Is the following statement correct?
"k-means may diverge if there is noise in the data."
Though obviously large noise in the training data can affect the quality of the k-means clustering result, it's guaranteed to converge to a local minimum of its objective function $J$ which is the sum of squared distances between data points and their assigned centroids. k-means does not guarantee finding the global minimum due to its sensitivity to initial centroid positions.
The algorithm starts by initializing k centroids, usually chosen randomly. Each data point is then assigned to the nearest centroid which minimizes the distance between the data points and centroids within each cluster. The centroids are then updated to be the mean of the data points assigned to them which minimizes the sum of squared distances within each cluster.
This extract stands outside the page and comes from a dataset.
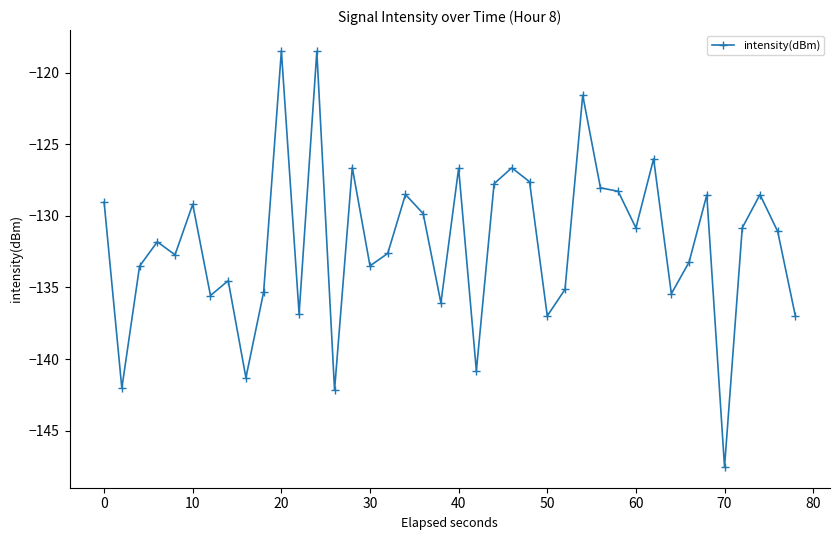

What is the difference between the maximum and second lowest values?

23.7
Each iteration of the assignment and update steps above leads to a monotonic non-increase in $J$. Since $J$ is bounded below (cannot be less than zero) and decreases monotonically along with the fact that the number of possible assignments of $n$ data points to $k$ clusters is finite, the algorithm must eventually reach a state where further iterations do not change the assignments and centroids, even with many outlier noises.
In practice to deal with possible large noise, density-based spatial clustering of applications with noise (DBSCAN) is preferred.
DBSCAN does not require one to specify the number of clusters in the data a priori, as opposed to k-means... DBSCAN has a notion of noise, and is robust to outliers.